Con esa satisfacción salí a la
calle. Como estaba bastante cerca, caminé hasta el palacio de Justicia, subí
sus escaleras, fotografié a los leones que lo flanqueaban y cumplí con la
visita a mis compañeros de profesión.
Hacia el este busqué la iglesia
de San Jorge (Sveti Georgi), una de las más antiguas y emblemáticas de
la ciudad. Me asomé a una pequeña capilla limitada por un muro y continué por
una zona peatonal de excelentes tiendas y restaurantes con alguna grata
sorpresa, que siempre viene bien.
Me fijé en un portal. Una de las
puertas de acceso era de una pequeña iglesia escondida en el inmueble, como si
la hubiera fagocitado, clandestina, ajena a indeseadas miradas o visitantes. La
habían respetado y habían construido sobre ella. Era Sveta Petka Stara.
La fecha 1241 de una inscripción indicaría la fecha de construcción o de renovación.
Quizá fuera parte de un complejo real construido en el siglo VIII.
A la izquierda estaba la
habitual señora vendiendo velitas para las ofrendas. Sin embargo, lo más
interesante era un sacerdote ortodoxo totalmente auténtico, de larga barba
blanca y mirada santificada. Por un pequeño donativo te arreaba con una rama
empapada en agua bendita y elevaba una plegaria por tu salvación. Me dejó hecho
un cristo: no se cortó con la cantidad de agua. Me preguntó algo en búlgaro que,
por supuesto, no entendí y le dije en inglés que era español. “¿Christian?”,
me preguntó. “Catholic”, le respondí. Sonrió, no sé si por lo extraño de
ver un español, por su tolerancia hacia los católicos o porque no había
entendido nada. Su sonrisa franca y armoniosa me acompañó todo el día.
La capilla me trasladó a
pensamientos sobre prohibiciones, cuando manifestar las creencias podía ser
peligroso. Quizá estaba exagerando, ya que los otomanos respetaron el culto cristiano,
aunque hubo épocas menos tolerantes. Era un sentimiento de censura que perdía
su fuerza ante lo recoleto del lugar, el hermoso iconostasio, la vistosa silla
del celebrante o unos restos de frescos que pude averiguar que estaban datados
en el siglo XV y que armonizaban con iconos de los siglos XVIII y XIX en que
predominaba la imagen de San Jorge lanceando todo lo que se ponía a tiro de su
lanza. Eso me hizo pensar que estaba en San Jorge. Craso error. Al salir de la
pequeña iglesia me fijé en algunas de las valiosas reliquias que guardaba.
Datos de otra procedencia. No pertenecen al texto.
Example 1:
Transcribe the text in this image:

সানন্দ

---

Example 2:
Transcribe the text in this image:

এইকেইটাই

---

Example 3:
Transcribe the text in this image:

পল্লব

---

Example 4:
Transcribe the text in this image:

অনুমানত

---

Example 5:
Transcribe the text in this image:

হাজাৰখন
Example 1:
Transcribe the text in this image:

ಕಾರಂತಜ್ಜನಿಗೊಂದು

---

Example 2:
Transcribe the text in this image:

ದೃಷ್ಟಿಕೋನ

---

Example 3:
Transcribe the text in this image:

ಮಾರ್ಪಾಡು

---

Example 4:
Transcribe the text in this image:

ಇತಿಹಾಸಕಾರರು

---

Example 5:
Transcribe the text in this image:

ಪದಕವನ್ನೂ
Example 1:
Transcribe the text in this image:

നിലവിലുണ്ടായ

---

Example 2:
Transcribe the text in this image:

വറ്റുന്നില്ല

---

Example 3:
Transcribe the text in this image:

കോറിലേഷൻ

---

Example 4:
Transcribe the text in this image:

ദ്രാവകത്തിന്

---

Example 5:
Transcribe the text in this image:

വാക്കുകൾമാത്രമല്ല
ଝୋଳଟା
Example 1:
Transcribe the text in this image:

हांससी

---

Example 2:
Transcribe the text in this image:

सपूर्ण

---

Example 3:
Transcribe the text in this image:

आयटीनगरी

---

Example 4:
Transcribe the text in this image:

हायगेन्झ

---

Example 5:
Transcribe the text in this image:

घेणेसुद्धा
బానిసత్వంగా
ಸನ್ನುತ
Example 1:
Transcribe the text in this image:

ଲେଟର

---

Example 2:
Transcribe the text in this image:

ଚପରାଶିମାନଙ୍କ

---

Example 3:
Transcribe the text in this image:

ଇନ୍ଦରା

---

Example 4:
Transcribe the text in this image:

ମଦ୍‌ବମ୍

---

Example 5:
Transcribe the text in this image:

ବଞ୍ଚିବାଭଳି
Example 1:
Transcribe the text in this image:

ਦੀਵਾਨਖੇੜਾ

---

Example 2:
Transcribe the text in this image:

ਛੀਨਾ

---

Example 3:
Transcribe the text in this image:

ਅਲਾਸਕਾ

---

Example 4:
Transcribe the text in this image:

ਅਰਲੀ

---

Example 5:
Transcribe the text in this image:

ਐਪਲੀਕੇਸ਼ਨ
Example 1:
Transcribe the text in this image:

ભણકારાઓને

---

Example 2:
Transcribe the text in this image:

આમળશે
A los pocos pasos comprobé,
efectivamente, mi equivocación. En el centro del patio de manzana del edificio
de la Presidencia y del hotel Sheraton se alzaba Sveti Georgi, San Jorge.
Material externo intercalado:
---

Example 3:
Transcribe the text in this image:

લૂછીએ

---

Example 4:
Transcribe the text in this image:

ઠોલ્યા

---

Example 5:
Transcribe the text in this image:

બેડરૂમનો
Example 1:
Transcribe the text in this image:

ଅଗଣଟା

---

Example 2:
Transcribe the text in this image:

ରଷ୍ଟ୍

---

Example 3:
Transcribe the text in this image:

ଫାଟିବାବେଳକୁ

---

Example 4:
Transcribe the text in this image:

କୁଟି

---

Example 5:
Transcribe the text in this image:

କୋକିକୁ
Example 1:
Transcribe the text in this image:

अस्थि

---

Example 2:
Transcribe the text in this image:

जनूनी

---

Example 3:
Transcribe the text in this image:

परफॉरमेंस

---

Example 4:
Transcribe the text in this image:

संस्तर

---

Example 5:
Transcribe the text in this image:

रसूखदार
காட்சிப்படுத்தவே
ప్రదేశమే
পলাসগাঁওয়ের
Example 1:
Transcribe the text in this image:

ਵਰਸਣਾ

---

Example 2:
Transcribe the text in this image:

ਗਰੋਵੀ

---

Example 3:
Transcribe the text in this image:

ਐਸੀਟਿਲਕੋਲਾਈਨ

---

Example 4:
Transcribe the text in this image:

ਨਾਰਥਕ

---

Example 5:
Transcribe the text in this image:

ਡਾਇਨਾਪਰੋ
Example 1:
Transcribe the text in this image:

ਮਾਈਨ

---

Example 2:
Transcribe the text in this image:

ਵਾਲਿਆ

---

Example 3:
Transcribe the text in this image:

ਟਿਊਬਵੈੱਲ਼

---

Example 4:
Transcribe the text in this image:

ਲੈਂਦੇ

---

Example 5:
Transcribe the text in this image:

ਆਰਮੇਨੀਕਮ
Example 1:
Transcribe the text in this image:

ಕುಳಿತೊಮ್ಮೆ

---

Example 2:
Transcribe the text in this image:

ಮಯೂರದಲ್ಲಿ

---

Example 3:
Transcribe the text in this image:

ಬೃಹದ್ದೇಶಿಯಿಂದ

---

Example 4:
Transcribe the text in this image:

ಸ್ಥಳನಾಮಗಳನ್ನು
Era del siglo IV y ocupó el lugar de un templo paleocristiano. Su estructura de
ladrillo rojo dominando aquel espacio moderno y rodeado de restos romanos
transmitía algo mágico, casi onírico. Era un poderoso contraste, un desafío a
la evolución del tiempo, a los cambios de dominadores (fue mezquita tras la
conquista otomana y recuperó su condición de iglesia con la liberación). Era un
símbolo de la permanencia de lo sagrado. Por desgracia, no estaba abierto su
interior y no pude apreciar sus frescos del siglo X o las pinturas de su cúpula,
el tambor y las pechinas, que encontré en internet.